◆ **TASK GOAL**
In the listing below, the answer starts at the line that has "[58,168,391,184] // class" and stops after the line that has "[58,233,92,244] expr: ->"; please repeat that part exactly and nothing more.

- - -

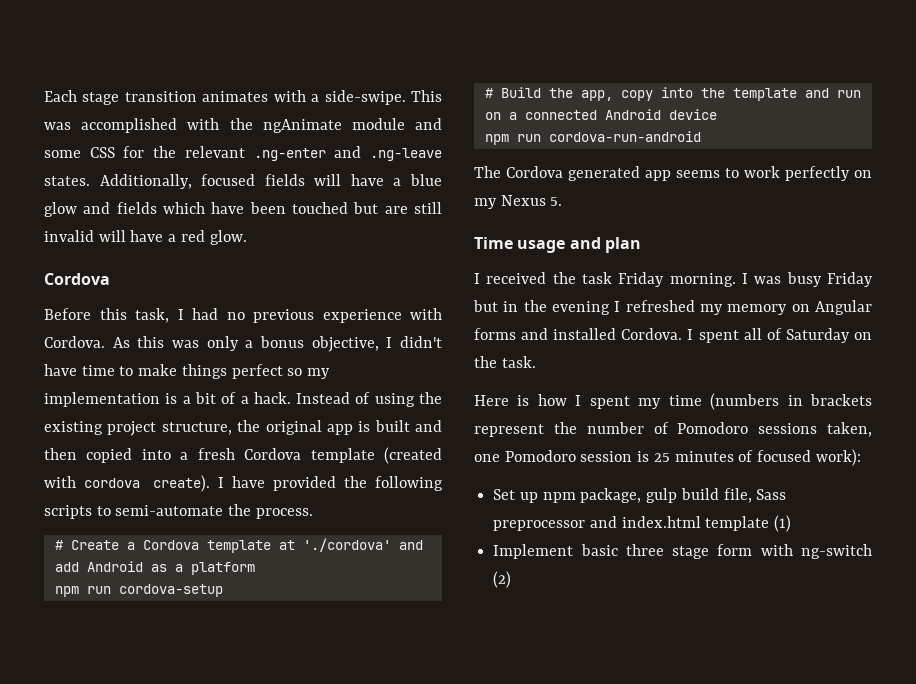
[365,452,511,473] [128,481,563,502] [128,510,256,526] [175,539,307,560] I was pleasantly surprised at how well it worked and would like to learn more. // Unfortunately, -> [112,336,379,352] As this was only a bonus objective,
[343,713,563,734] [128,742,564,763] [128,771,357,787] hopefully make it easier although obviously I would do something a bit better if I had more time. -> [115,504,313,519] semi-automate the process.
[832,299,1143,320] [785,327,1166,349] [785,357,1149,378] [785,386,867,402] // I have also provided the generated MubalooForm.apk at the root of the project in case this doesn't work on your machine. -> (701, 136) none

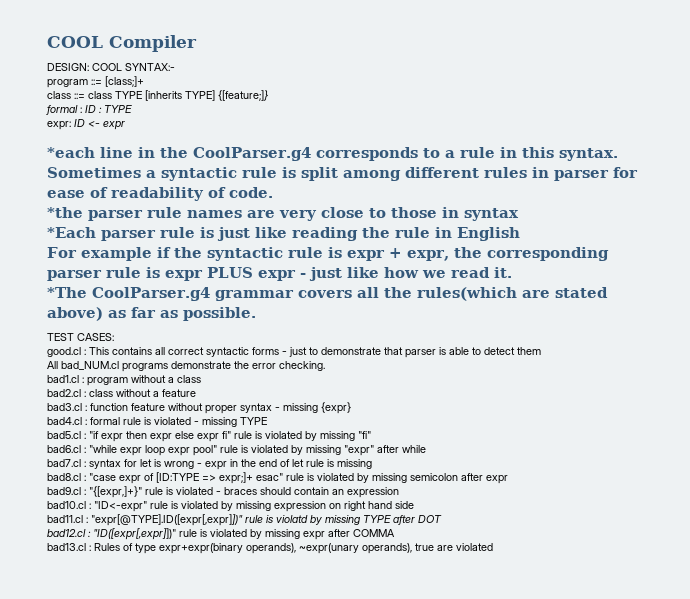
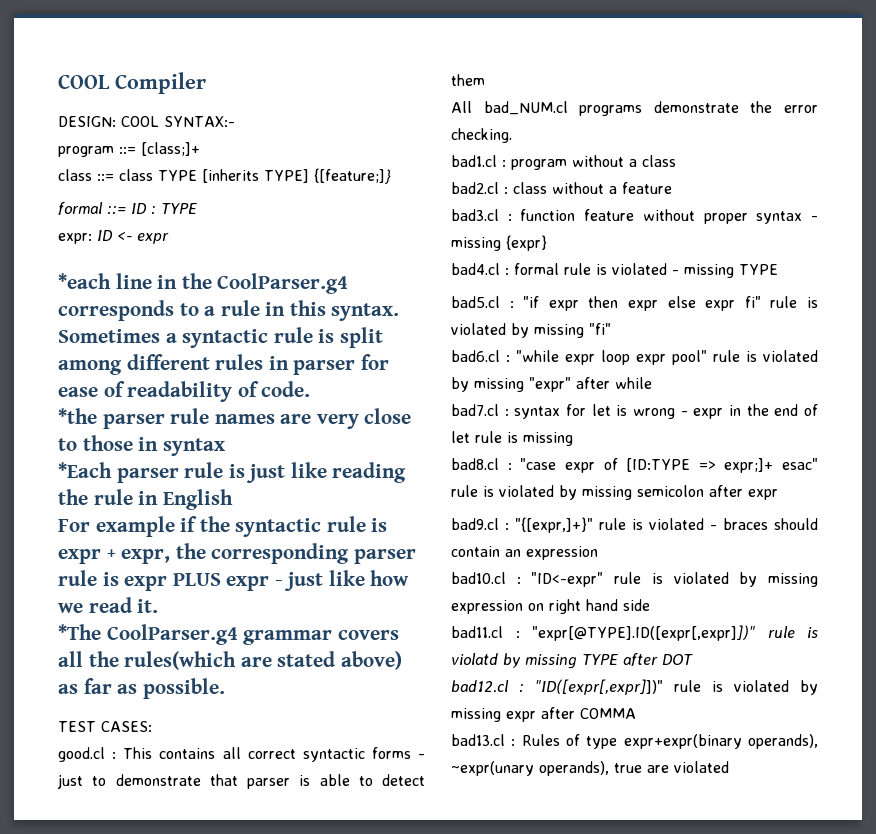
[80,107,82,113] : -> [107,206,126,215] ::=

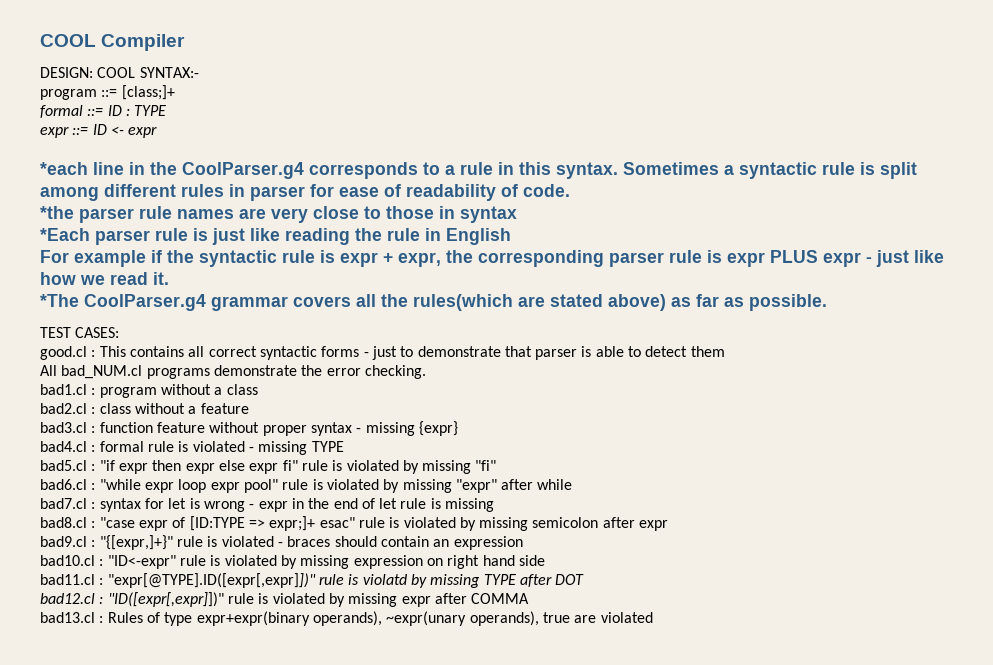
[58,168,391,184] // class ::= class TYPE [inherits TYPE] {[feature;]} -> (175, 92) none
[58,233,92,244] expr: -> [40,127,89,138] expr ::=

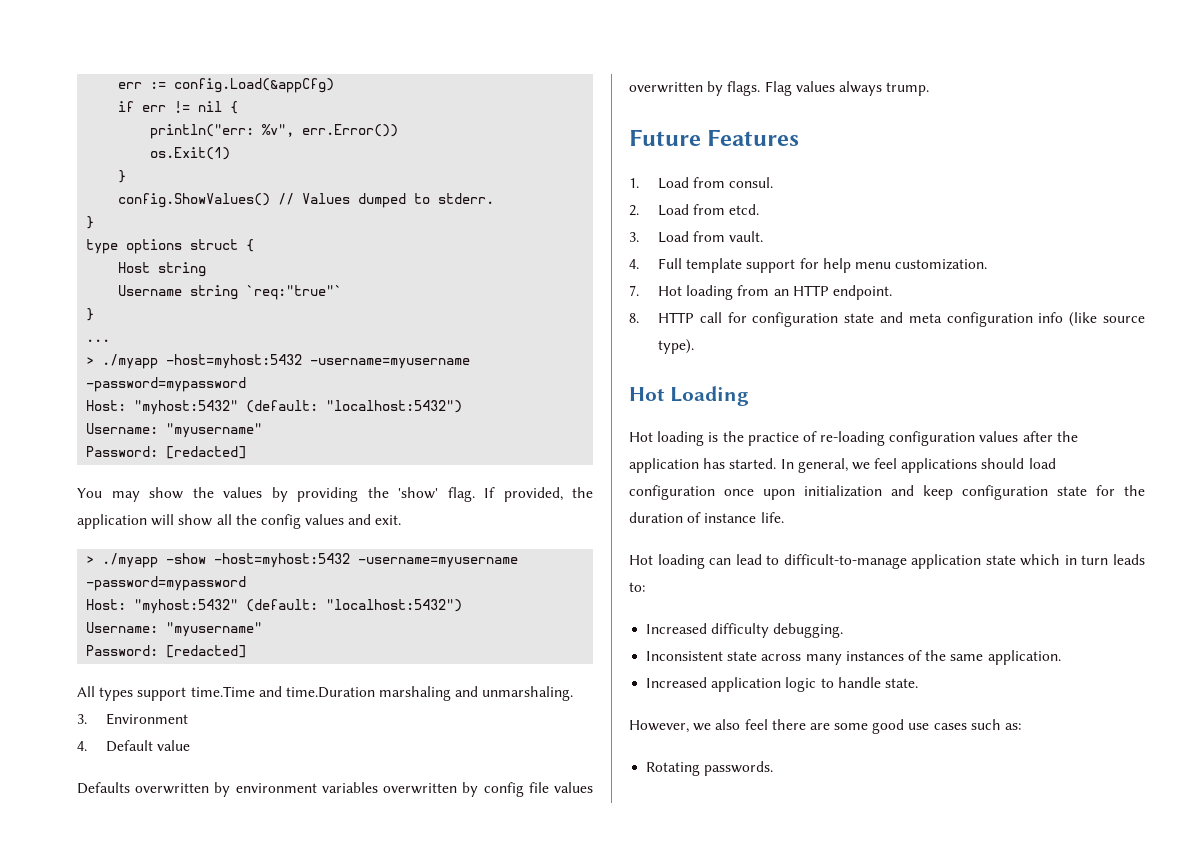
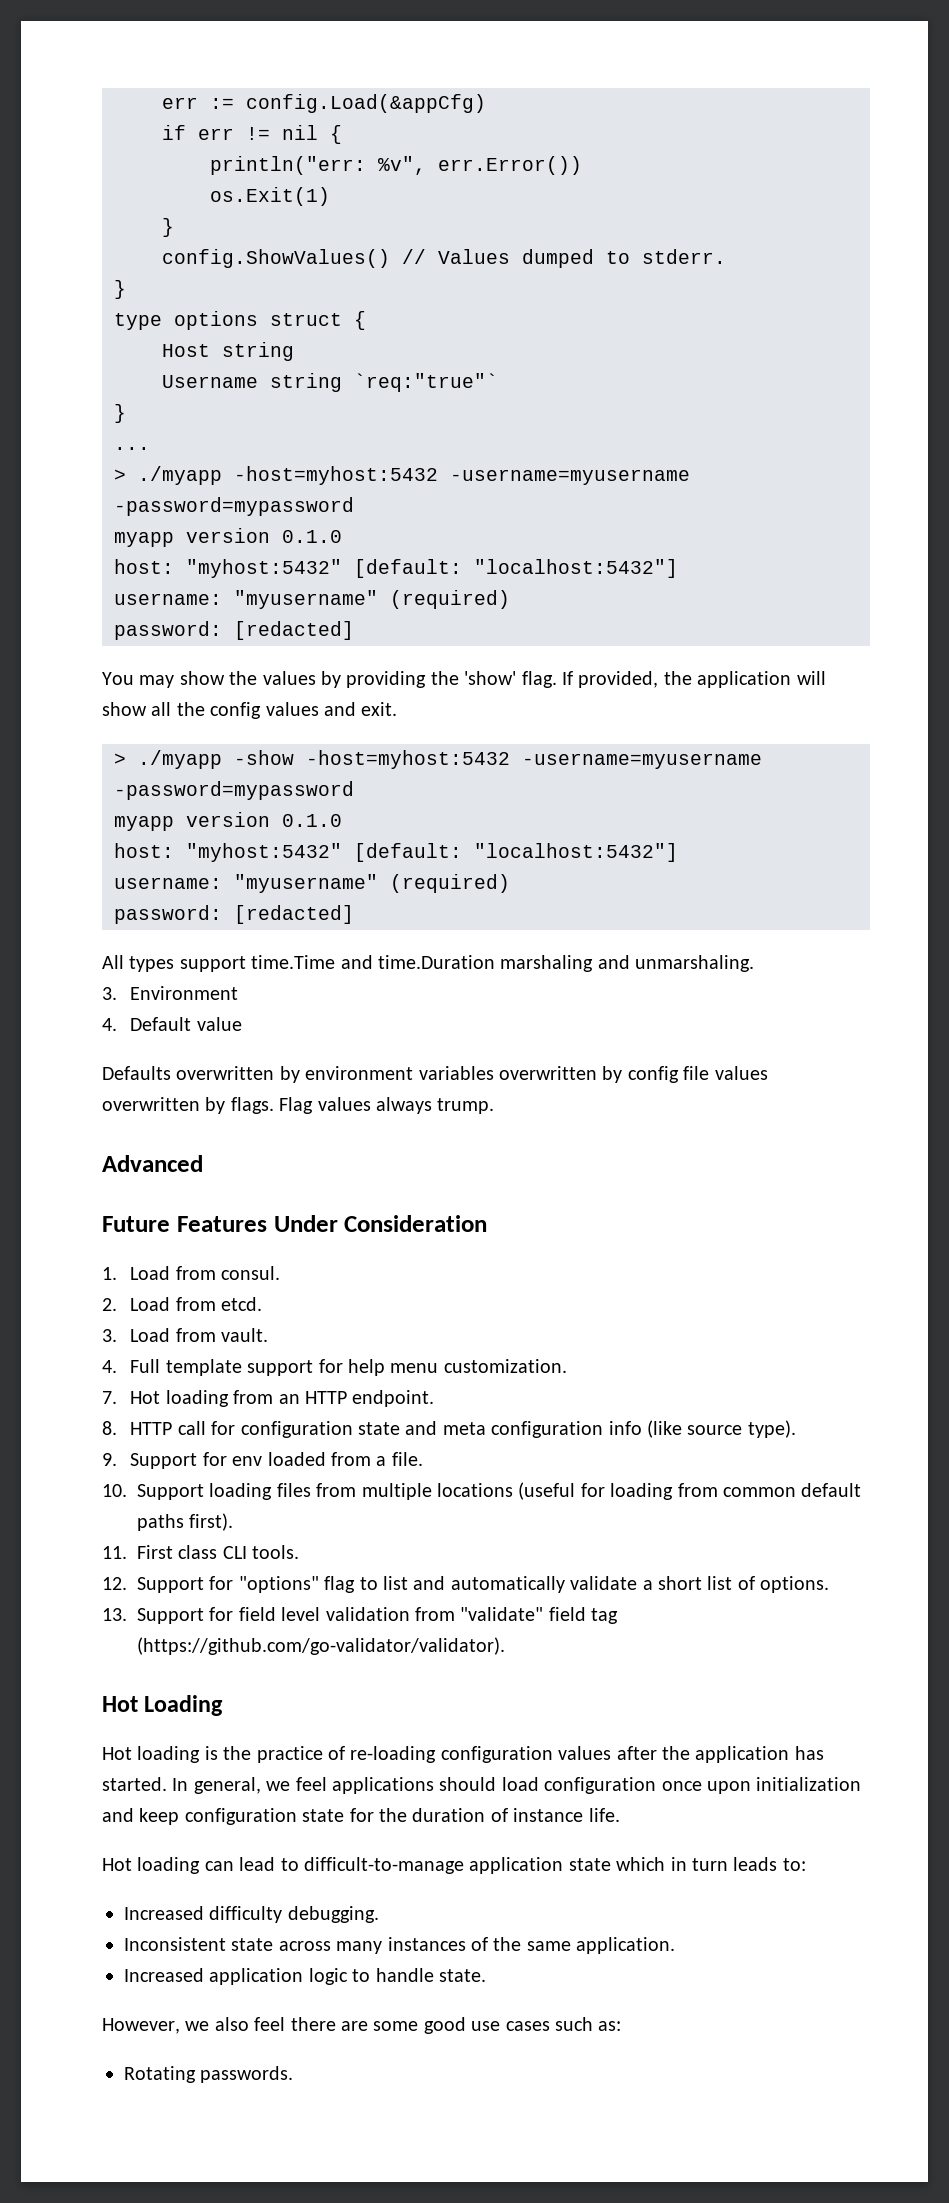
[86,400,463,415] [86,423,263,438] [86,446,159,457] Host: "myhost:5432" (default: "localhost:5432") // Username: "myusername" // Password: -> [114,528,342,547] [114,559,678,578] [114,590,510,609] [114,621,222,640] myapp version 0.1.0 // host: "myhost:5432" [default: "localhost:5432"] // username: "myusername" (required) // password:
[86,599,463,614] [86,622,263,637] [86,645,159,656] Host: "myhost:5432" (default: "localhost:5432") // Username: "myusername" // Password: -> [114,812,342,831] [114,843,678,862] [114,874,510,893] [114,905,222,924] myapp version 0.1.0 // host: "myhost:5432" [default: "localhost:5432"] // username: "myusername" (required) // password:
(930, 89) none -> [102,1155,203,1172] // Advanced
(800, 137) none -> [273,1215,488,1232] Under Consideration
(694, 346) none -> [102,1452,423,1469] [102,1482,862,1500] [137,1513,234,1531] [102,1545,300,1559] [102,1576,830,1593] [102,1607,619,1624] [137,1637,505,1655] // 9. Support for env loaded from a file. // 10. Support loading files from multiple locations (useful for loading from common default paths first). // 11. First class CLI tools. // 12. Support for "options" flag to list and automatically validate a short list of options. // 13. Support for field level validation from "validate" field tag (https://github.com/go-validator/validator).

- - -

◆ **FINISHED TASK**
[58,168,391,184] // class ::= class TYPE [inherits TYPE] {[feature;]} -> (175, 92) none
[58,233,92,244] expr: -> [40,127,89,138] expr ::=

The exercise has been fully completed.